## SUPPLIED TEXT
....................
The Research on Localization of Mobile Nodes in WSN
|School||Changsha University of Science and Technology|
|Course||Applied Computer Technology|
|Keywords||Mobile sensor network Localization Support Vector Machine Newton interpolation|
At present, WSN, as an emerging information obtaining technology,can be widely applied in many areas due to its unique advantages. Node localization technology is a basic technology which is based on the application of WSN and its localization accuracy directly determines the quality of applications in WSN. With the expansion of people’s needs, the traditional static WSN localization technology can not meet the needs of people. The mobile WSN localization technology draws more and more attention. The support vector machine is a machine learning method based on statistical learning theory and with the aim of structural risk minimization,it can solve the problems of small sample size and the local minimum.Based on full analysis of previous technologies, the following researches are conducted in this paper:In order to solve the large energy consumption from self-localization and computation of MCL algorithm-based WSN mobile nodes, the small sample SVM model is built. And the nodes to be located can be located by the SVM regression model. The localization way by this model saves the ranging energy consumption of the traditional node localization algorithms.This paper presents a WSN mobile node localization algorithm based on SVM regression training. This algorithm fully inherits the concept of sampling box from the traditional mobile node localization algorithm and introduces the prediction of the node movement direction, which improves the localization accuracy of the node. And as the algorithm omits the large energy consuming process in ranging and location computing, the energy consumption is largely reduced in localization.This paper presents a positioning system solution of vehicle networks based on the MSVML algorithm according to the structured analysis of vehicle networks, command center and mobile unit were analysised and designed datailly.
....................
## DATA PROVIDED
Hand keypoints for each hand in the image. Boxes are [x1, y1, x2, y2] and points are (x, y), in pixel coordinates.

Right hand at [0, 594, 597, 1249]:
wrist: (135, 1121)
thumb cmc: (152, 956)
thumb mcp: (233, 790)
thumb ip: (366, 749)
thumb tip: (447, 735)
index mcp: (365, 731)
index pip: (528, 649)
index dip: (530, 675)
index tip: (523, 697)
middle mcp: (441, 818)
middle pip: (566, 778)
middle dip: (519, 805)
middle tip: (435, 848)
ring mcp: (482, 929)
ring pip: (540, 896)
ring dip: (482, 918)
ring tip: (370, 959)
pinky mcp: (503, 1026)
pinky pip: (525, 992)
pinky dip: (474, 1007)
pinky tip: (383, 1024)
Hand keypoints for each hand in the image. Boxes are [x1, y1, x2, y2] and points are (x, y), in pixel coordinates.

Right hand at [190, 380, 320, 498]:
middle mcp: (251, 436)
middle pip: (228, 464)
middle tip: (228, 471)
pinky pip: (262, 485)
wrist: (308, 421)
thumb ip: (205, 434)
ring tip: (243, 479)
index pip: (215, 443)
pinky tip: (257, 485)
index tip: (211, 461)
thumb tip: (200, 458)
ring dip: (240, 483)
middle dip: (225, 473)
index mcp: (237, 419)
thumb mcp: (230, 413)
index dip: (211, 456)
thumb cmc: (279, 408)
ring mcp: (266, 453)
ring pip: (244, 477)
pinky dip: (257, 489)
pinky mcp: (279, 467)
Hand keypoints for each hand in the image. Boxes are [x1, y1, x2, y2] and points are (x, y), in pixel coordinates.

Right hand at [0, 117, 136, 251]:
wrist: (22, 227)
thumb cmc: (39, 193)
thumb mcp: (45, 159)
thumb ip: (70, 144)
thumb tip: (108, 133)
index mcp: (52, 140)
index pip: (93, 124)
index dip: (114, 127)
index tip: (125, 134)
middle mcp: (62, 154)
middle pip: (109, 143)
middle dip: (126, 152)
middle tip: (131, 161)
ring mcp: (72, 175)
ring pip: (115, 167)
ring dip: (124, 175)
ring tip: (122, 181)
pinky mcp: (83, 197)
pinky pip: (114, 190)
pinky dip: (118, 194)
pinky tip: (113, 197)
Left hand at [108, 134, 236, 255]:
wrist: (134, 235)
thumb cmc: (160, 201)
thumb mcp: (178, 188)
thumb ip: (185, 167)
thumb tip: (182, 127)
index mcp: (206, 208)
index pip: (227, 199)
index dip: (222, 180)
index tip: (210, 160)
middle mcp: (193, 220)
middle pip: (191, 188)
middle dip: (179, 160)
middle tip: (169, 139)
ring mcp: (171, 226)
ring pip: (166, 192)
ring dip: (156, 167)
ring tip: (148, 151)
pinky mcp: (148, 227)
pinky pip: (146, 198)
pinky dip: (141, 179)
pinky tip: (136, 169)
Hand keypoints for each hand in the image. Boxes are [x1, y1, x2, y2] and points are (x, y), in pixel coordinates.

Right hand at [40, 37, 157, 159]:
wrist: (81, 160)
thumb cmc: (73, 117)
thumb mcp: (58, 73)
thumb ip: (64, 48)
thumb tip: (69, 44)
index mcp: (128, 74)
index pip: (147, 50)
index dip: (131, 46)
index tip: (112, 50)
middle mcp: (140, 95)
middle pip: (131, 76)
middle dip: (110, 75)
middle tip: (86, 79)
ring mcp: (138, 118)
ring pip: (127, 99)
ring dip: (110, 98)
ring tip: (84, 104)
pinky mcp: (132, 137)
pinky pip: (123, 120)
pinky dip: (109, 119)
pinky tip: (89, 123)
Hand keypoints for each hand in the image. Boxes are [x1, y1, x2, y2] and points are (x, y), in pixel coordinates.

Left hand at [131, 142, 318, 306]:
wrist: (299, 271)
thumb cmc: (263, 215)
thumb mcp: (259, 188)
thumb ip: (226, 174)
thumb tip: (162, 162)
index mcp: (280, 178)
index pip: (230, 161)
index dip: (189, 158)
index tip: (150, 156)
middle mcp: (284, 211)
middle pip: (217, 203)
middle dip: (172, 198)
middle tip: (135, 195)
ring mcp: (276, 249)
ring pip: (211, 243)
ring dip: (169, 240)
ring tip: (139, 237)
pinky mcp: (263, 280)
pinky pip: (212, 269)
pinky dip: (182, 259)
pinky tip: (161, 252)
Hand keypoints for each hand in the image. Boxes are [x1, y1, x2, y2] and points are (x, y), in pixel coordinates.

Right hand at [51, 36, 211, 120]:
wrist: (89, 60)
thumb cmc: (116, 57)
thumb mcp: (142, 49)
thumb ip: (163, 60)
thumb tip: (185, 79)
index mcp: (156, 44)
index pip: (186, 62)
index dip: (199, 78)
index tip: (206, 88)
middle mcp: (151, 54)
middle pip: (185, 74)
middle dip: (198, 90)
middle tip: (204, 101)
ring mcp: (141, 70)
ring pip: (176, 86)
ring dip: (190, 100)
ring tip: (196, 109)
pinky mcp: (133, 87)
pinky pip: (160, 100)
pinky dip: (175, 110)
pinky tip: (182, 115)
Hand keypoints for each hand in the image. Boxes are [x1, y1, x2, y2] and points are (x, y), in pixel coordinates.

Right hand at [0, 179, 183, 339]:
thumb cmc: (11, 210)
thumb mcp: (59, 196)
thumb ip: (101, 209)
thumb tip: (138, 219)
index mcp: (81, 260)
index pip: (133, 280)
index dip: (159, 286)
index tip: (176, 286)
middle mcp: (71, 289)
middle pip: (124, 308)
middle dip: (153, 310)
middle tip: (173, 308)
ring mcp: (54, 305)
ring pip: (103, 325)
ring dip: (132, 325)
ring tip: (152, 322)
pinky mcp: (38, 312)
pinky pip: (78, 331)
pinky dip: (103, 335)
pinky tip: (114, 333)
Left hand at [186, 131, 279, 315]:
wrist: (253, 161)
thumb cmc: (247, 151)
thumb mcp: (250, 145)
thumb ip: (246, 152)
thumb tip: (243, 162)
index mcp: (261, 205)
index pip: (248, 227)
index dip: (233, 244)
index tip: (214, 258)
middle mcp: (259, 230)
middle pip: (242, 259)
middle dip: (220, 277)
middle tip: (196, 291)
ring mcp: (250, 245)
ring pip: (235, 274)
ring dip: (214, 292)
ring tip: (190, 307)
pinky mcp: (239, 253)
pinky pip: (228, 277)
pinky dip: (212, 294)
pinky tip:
....................
## EXERCISE DIRECTIONS
List every all-capital abbreviation that appears in the text on mobile node localization above, giving each one once.

## RESULT BELOW
WSN, MCL, SVM, MSVML